• [Pasaje de origen]:
==========
Apenas puede resistirse la conclusión de que, si el gobierno oculta la investigación del accidente mortal del Tren Interoceánico, es porque oculta sus culpas, porque sabe que la investigación lo encontrará responsable, y huye de su responsabilidad.
Es una maniobra deleznable de frente a los 14 muertos que hubo en el accidente y frente a sus deudos, frente a los usuarios del tren y frente a la nación, cuyos dineros se han tirado en un transporte público de riesgos mortales.
De frente también, aunque sean nada en la cabeza del gobierno, a los tres mexicanos declarados culpables del accidente, preso uno, prófugos los otros dos, para los cuales no hay aplazamiento en la condena, ni espera a ver lo que dice la investigación, sino cárcel, perentoria destrucción de sus vidas civiles.
Son cosa juzgada con dureza extrema y sin prueba alguna, por el verdadero culpable del siniestro, el gobierno, que se absuelve de rendir cuentas inventando chivos expiatorios.
Esconder expedientes de sus errores es un modus operandi de Morena. Es un recurso burocrático imbatible: se impide el acceso público a los expedientes de las obras y de las maniobras que el gobierno no puede mostrar sin mancharse.
Fue el recurso usado para ocultar los costos de los segundos pisos del gobierno en Ciudad de México antes de 2006, y el usado en años recientes para esconder fallas y sobrecostos del Tren Maya, del Aeropuerto de Santa Lucía, de los contratos de vacunas covid-19, del Operativo contra Ovidio Guzmán, del Avión Presidencial, de las Actas del Consejo de Seguridad Nacional, del Plan contra el robo de combustible (huachicol), del mapa de Palacio Nacional, de los avances en la investigación de la desaparición de los 43 de Ayotzinapa, del caso Odebrecht, y de lo que se les ha dado la gana, hasta culminar su fiebre de opacidad en el desmantelamiento del Instituto Federal de Acceso a la Información.
==========
• [Extractos de datos]:
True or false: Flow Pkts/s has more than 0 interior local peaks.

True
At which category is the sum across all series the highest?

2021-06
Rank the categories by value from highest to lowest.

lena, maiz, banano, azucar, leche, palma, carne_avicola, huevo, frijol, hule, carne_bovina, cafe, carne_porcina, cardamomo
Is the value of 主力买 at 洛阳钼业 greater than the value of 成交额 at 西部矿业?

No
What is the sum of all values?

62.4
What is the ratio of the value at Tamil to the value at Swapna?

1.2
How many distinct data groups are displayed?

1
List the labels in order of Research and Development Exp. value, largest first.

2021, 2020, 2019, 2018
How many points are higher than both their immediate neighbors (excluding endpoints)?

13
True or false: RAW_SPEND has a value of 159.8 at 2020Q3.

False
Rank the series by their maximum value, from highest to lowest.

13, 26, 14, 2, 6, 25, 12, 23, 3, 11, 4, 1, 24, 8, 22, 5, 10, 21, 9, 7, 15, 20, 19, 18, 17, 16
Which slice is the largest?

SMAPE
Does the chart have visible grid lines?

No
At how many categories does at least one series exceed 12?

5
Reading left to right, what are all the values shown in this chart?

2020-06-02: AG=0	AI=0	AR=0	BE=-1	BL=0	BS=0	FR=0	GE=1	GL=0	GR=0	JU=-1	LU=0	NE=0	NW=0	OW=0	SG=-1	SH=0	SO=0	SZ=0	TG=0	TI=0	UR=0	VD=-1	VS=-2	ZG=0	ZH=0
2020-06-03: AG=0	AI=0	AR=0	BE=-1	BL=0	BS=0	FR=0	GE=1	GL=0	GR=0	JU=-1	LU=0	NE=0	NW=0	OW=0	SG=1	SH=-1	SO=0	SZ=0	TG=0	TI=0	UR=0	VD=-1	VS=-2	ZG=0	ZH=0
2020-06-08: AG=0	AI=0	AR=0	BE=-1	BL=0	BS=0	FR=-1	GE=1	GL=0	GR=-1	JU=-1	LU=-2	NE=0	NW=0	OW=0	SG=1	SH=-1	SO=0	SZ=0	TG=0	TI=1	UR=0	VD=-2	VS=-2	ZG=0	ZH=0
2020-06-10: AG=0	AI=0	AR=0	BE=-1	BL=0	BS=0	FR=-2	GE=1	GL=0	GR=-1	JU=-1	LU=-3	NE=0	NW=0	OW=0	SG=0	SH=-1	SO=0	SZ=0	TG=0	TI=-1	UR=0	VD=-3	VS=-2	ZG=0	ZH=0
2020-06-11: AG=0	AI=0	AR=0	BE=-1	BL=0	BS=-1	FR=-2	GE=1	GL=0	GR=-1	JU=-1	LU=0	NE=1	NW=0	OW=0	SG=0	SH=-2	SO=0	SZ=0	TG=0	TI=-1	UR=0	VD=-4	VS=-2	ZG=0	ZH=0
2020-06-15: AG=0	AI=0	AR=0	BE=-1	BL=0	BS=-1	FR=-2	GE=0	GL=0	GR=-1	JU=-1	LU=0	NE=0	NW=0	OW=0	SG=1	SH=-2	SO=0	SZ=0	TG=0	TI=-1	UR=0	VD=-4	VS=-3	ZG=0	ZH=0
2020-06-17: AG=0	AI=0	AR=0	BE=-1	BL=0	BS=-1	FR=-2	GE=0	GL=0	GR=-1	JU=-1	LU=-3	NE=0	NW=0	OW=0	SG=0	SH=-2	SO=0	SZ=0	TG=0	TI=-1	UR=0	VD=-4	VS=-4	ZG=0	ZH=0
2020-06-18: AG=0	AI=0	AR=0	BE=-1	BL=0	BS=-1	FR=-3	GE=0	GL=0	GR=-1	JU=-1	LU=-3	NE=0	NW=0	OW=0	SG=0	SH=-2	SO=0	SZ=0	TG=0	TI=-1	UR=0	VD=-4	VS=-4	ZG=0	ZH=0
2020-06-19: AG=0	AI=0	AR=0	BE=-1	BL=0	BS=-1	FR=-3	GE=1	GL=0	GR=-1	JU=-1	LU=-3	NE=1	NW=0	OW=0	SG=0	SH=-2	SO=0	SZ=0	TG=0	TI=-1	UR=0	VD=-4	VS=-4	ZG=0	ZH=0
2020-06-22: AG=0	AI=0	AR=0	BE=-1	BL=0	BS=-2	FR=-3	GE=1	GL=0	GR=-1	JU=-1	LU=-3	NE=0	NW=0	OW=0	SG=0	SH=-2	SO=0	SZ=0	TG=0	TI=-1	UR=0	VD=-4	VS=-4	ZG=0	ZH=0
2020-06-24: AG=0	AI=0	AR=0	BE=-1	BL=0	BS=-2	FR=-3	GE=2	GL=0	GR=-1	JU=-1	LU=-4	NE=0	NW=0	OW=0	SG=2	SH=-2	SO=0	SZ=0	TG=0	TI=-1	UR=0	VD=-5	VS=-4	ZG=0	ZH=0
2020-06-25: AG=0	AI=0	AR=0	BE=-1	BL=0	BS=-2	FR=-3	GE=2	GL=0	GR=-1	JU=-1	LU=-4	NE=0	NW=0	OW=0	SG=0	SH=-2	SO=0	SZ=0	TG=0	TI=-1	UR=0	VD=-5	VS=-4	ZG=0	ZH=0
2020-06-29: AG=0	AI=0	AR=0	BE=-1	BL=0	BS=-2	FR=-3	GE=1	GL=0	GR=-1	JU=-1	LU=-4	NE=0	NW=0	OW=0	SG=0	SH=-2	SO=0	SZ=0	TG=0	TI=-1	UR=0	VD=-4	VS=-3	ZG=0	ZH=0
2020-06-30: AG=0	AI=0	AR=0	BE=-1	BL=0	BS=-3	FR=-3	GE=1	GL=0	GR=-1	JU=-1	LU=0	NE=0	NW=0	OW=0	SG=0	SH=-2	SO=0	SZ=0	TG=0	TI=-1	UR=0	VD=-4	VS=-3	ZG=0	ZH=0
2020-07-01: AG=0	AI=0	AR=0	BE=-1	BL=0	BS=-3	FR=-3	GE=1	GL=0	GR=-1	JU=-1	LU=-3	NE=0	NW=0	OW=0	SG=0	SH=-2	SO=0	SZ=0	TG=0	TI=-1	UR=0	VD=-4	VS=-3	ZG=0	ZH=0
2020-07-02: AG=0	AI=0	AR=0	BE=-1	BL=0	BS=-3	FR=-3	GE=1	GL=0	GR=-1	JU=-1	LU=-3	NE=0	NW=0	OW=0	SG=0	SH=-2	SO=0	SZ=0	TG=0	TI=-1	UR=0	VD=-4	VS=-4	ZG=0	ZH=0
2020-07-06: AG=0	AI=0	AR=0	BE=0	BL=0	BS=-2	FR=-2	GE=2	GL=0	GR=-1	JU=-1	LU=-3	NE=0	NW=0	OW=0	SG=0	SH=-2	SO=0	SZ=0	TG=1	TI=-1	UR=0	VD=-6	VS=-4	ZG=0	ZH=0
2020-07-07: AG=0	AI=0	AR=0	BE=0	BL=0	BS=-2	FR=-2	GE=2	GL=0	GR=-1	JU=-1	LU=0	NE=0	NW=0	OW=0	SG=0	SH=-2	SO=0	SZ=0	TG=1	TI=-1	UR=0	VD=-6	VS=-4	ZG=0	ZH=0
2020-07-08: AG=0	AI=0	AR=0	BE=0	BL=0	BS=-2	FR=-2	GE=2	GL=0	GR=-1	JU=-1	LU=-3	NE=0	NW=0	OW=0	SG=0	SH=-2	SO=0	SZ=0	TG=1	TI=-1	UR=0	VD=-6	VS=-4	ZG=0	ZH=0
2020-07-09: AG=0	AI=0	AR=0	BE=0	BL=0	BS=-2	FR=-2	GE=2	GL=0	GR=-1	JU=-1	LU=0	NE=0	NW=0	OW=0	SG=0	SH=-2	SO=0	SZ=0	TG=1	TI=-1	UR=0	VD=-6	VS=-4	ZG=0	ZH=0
==========
• [Trabajo requerido]:
Según el pasaje de origen, ¿cuántas personas murieron en el accidente del Tren Interoceánico?

• [Respuesta]:
Murieron 14 personas.